• **DIRECTIONS**:
Lines below that include the word "ctrl" should each be copied.

• **DATA SHOWN**:
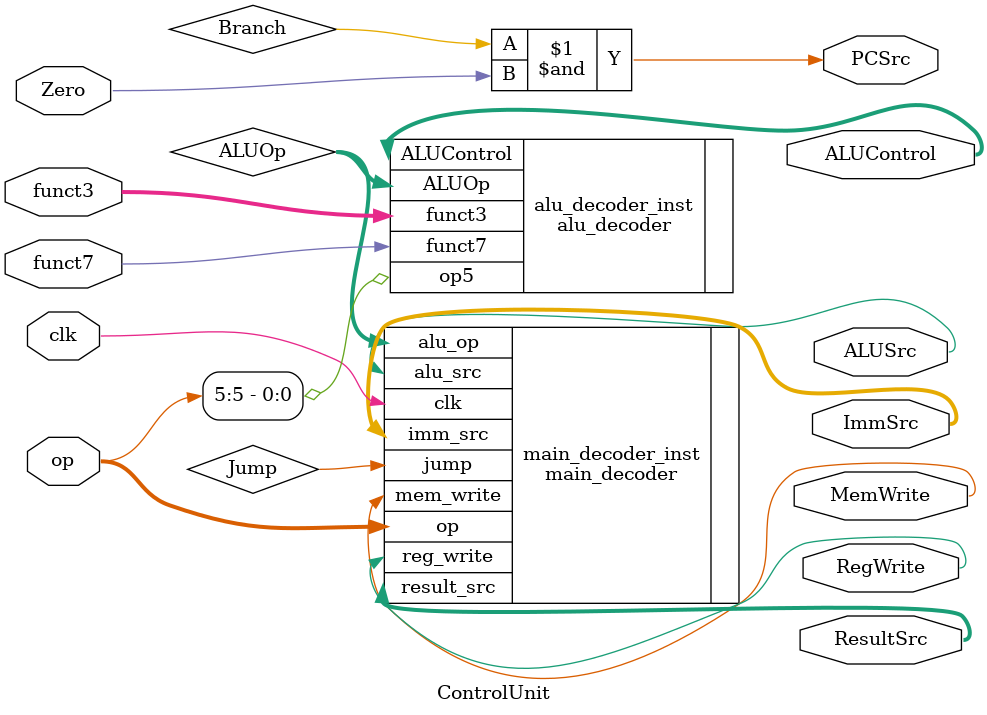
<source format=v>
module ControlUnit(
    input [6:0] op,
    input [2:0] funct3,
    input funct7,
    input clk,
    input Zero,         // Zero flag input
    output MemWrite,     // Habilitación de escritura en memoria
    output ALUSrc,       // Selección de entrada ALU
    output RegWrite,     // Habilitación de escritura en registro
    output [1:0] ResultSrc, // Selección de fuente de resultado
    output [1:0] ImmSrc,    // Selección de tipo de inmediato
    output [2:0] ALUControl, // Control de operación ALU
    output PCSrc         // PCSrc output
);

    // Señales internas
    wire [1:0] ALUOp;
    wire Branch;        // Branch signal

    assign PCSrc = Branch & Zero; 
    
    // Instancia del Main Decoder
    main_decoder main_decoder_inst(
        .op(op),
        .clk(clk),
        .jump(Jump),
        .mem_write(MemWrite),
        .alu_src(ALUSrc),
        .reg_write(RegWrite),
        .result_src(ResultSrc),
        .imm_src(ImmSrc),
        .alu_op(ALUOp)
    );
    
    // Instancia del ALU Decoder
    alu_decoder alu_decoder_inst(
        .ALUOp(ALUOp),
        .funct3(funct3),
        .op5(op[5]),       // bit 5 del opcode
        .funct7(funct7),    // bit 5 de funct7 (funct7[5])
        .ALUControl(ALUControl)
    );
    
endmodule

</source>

==

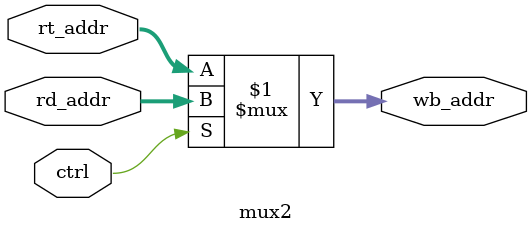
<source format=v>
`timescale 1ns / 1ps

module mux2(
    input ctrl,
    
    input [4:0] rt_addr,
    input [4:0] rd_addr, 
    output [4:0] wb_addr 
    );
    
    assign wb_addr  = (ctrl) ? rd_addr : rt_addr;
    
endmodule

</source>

• **ANSWER FOR THE TASK**:
    input ctrl,
    assign wb_addr  = (ctrl) ? rd_addr : rt_addr;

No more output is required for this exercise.